» **Exercise details**: Find every line of the listing below where "dans" appears, and copy it.

» **Material to process**:

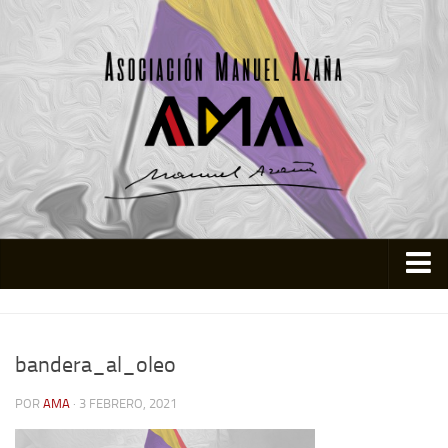
Inicio
Asociación
bandera_al_oleo
Quienes somos
POR
AMA
· 3 FEBRERO, 2021
Actividades
Colabora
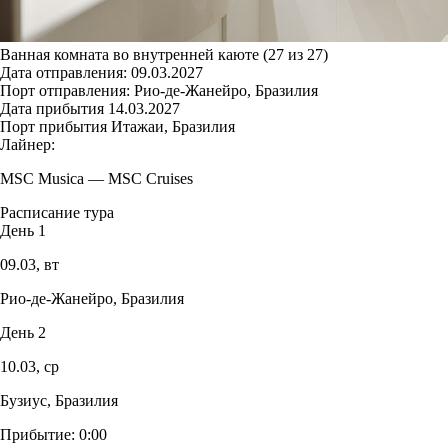
Ванная комната во внутренней каюте (27 из 27)
Дата отправления:
09.03.2027
Порт отправления:
Рио-де-Жанейро, Бразилия
Дата прибытия
14.03.2027
Порт прибытия
Итажаи, Бразилия
Лайнер:
MSC Musica
—
MSC Cruises
Расписание тура
День 1
09.03,
вт
Рио-де-Жанейро, Бразилия
День 2
10.03,
ср
Бузиус, Бразилия
Прибытие:
0:00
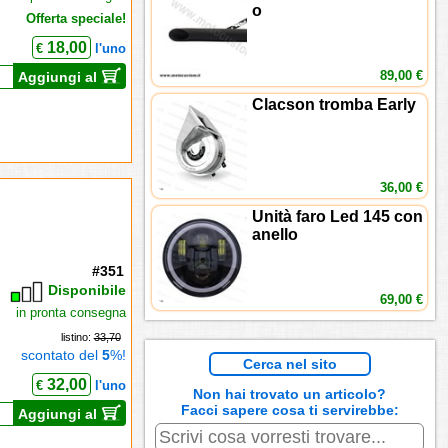
o
Offerta speciale!
18,00
€
l'uno
89,00 €
Aggiungi al
Clacson tromba Early
36,00 €
Unità faro Led 145 con
anello
#351
Disponibile
69,00 €
in pronta consegna
listino:
33,70
scontato del
5
%!
Cerca nel sito
32,00
€
l'uno
Non hai trovato un articolo?
Facci sapere cosa ti servirebbe:
Aggiungi al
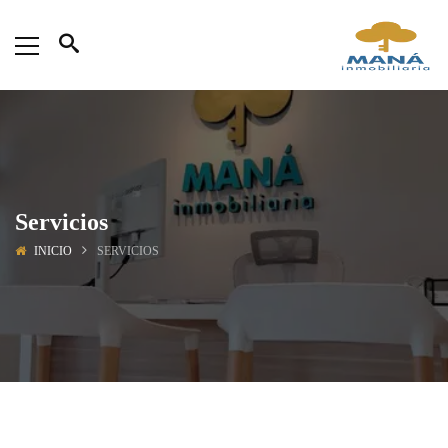
Servicios
INICIO
SERVICIOS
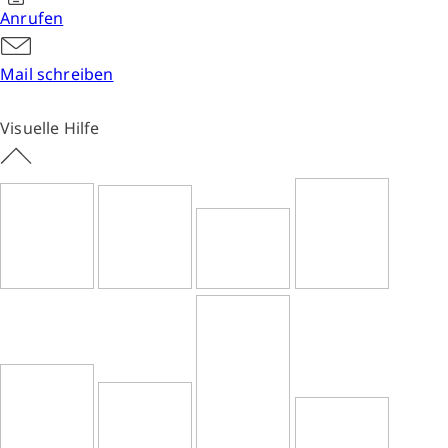
Anrufen
Mail schreiben
Visuelle Hilfe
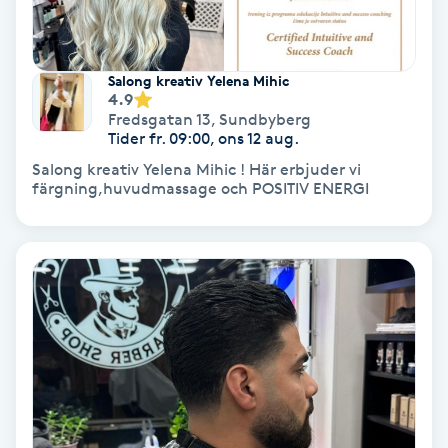
Färgning
Salong kreativ Yelena Mihic
Föning
4.9
G
Fredsgatan 13
,
Sundbyberg
Tider fr. 09:00, ons 12 aug.
Gel naglar
Salong kreativ Yelena Mihic ! Här erbjuder vi
färgning,huvudmassage och POSITIV ENERGI
Gelenaglar
Gellack
Gellack med förstärkning
Gravidmassage
Gravidyoga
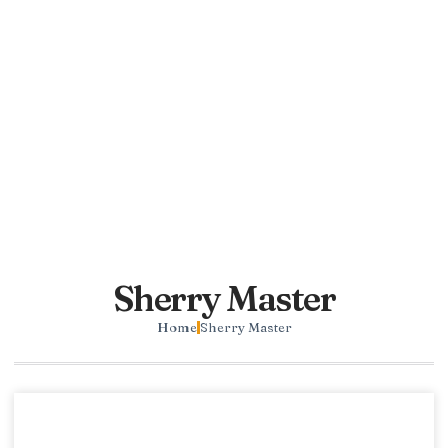
Sherry Master
Home
Sherry Master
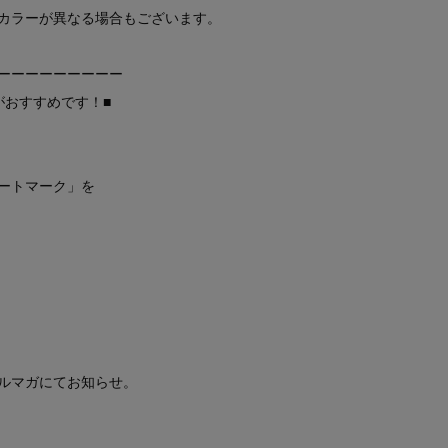
カラーが異なる場合もございます。
ーーーーーーーーー
がおすすめです！■
ートマーク」を
ルマガにてお知らせ。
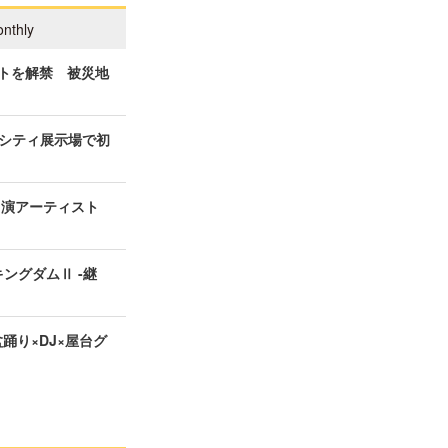
nthly
ィストを解禁 被災地
シティ展示場で初
の出演アーティスト
ングダムⅡ -継
盆踊り×DJ×屋台グ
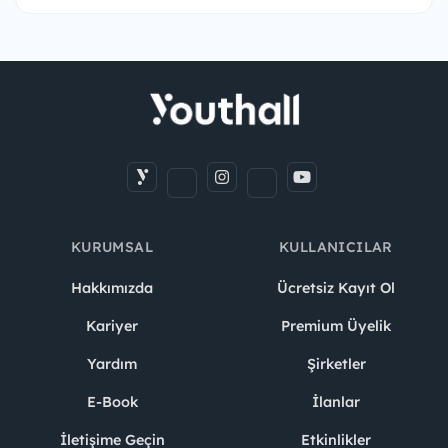
KURUMSAL
KULLANICILAR
Hakkımızda
Ücretsiz Kayıt Ol
Kariyer
Premium Üyelik
Yardım
Şirketler
E-Book
İlanlar
İletişime Geçin
Etkinlikler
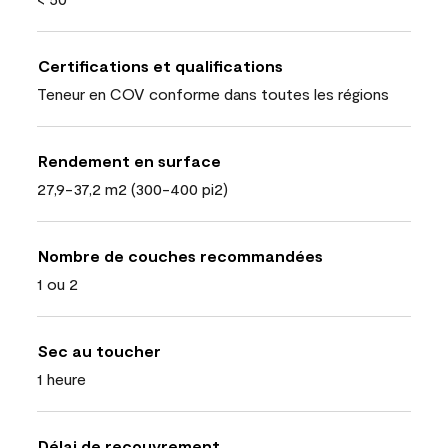
Certifications et qualifications
Teneur en COV conforme dans toutes les régions
Rendement en surface
27,9-37,2 m2 (300-400 pi2)
Nombre de couches recommandées
1 ou 2
Sec au toucher
1 heure
Délai de recouvrement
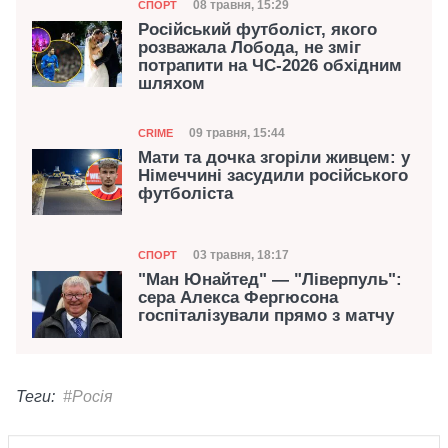
Категорія
Дата публікації
08 травня, 15:29
СПОРТ
Російський футболіст, якого
розважала Лобода, не зміг
потрапити на ЧС-2026 обхідним
шляхом
Категорія
Дата публікації
09 травня, 15:44
CRIME
Мати та дочка згоріли живцем: у
Німеччині засудили російського
футболіста
Категорія
Дата публікації
03 травня, 18:17
СПОРТ
"Ман Юнайтед" — "Ліверпуль":
сера Алекса Фергюсона
госпіталізували прямо з матчу
Теги:
#Росія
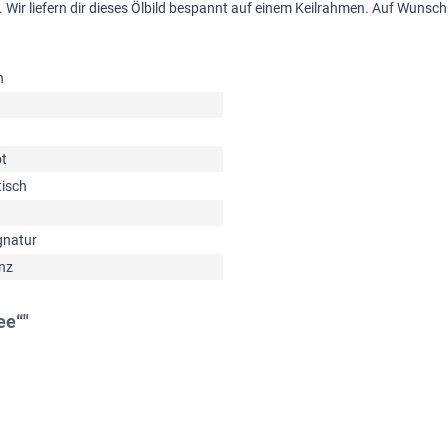
ück. Wir liefern dir dieses Ölbild bespannt auf einem Keilrahmen. Auf Wun
n
ot
isch
gnatur
nz
ee“"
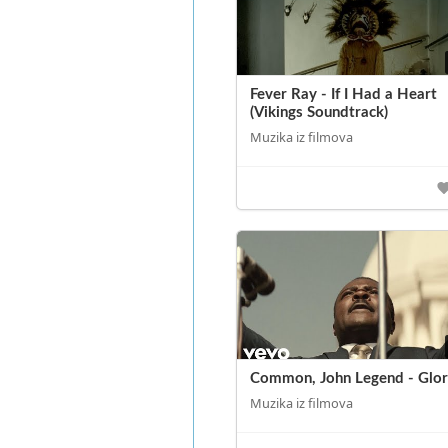
Fever Ray - If I Had a Heart
(Vikings Soundtrack)
Muzika iz filmova
Common, John Legend - Glo
Muzika iz filmova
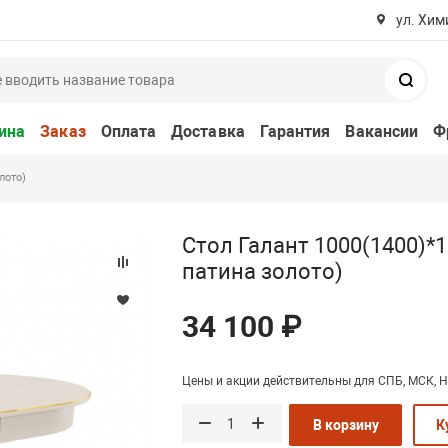
ул. Хим
Поис
ина
Заказ
Оплата
Доставка
Гарантия
Вакансии
Ф
лото)
Стол Галант 1000(1400)*1
патина золото)
34 100 ₽
Цены и акции действительны для СПБ, МСК, Н
В корзину
К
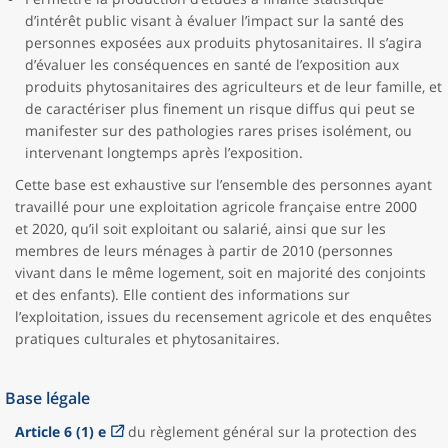
d’intérêt public visant à évaluer l’impact sur la santé des
personnes exposées aux produits phytosanitaires. Il s’agira
d’évaluer les conséquences en santé de l’exposition aux
produits phytosanitaires des agriculteurs et de leur famille, et
de caractériser plus finement un risque diffus qui peut se
manifester sur des pathologies rares prises isolément, ou
intervenant longtemps après l’exposition.
Cette base est exhaustive sur l’ensemble des personnes ayant
travaillé pour une exploitation agricole française entre 2000
et 2020, qu’il soit exploitant ou salarié, ainsi que sur les
membres de leurs ménages à partir de 2010 (personnes
vivant dans le même logement, soit en majorité des conjoints
et des enfants). Elle contient des informations sur
l’exploitation, issues du recensement agricole et des enquêtes
pratiques culturales et phytosanitaires.
Base légale
Article 6 (1) e
du règlement général sur la protection des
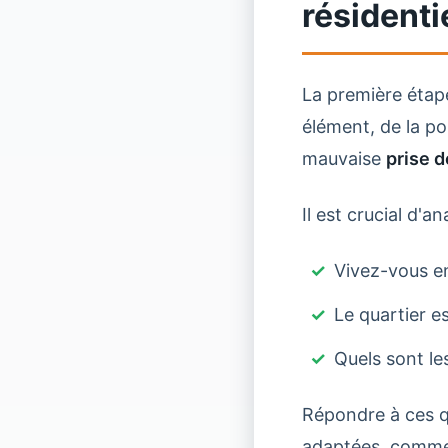
résidenti
La première étap
élément, de la po
mauvaise
prise d
Il est crucial d'
Vivez-vous e
Le quartier es
Quels sont le
Répondre à ces q
adaptées, comme l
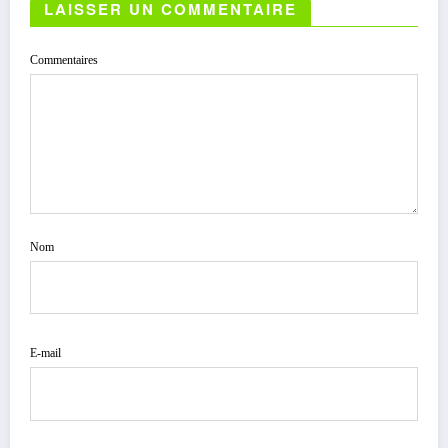
LAISSER UN COMMENTAIRE
Commentaires
Nom
E-mail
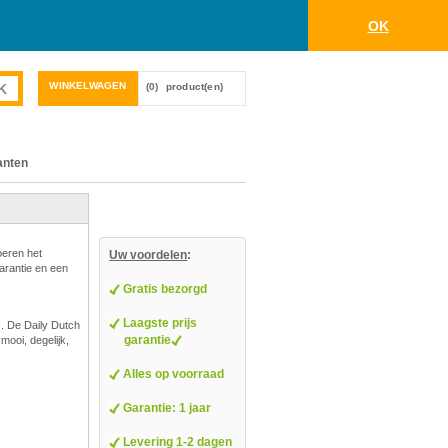
OK
WINKELWAGEN
(0)
product(en)
anten
oeren het
Uw voordelen
:
garantie en een
Gratis bezorgd
Laagste prijs
s. De Daily Dutch
garantie
mooi, degelijk,
Alles op voorraad
Garantie: 1 jaar
Levering 1-2 dagen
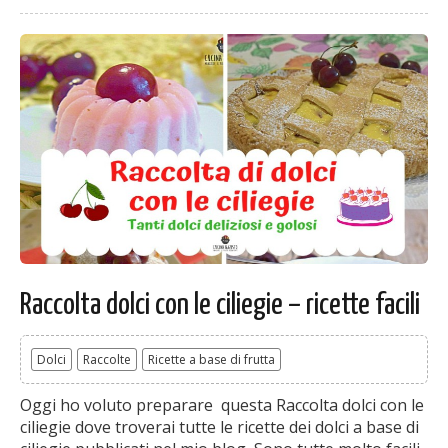
Raccolta dolci con le ciliegie – ricette facili
Dolci
Raccolte
Ricette a base di frutta
Oggi ho voluto preparare questa Raccolta dolci con le
ciliegie dove troverai tutte le ricette dei dolci a base di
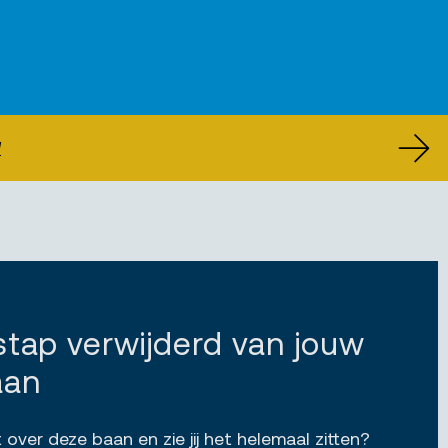
U
 stap verwijderd van jouw
aan
 over deze baan en zie jij het helemaal zitten?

» **Answer to this task**:
Teneur en COV conforme dans toutes les régions
vivant dans le même logement, soit en majorité des conjoints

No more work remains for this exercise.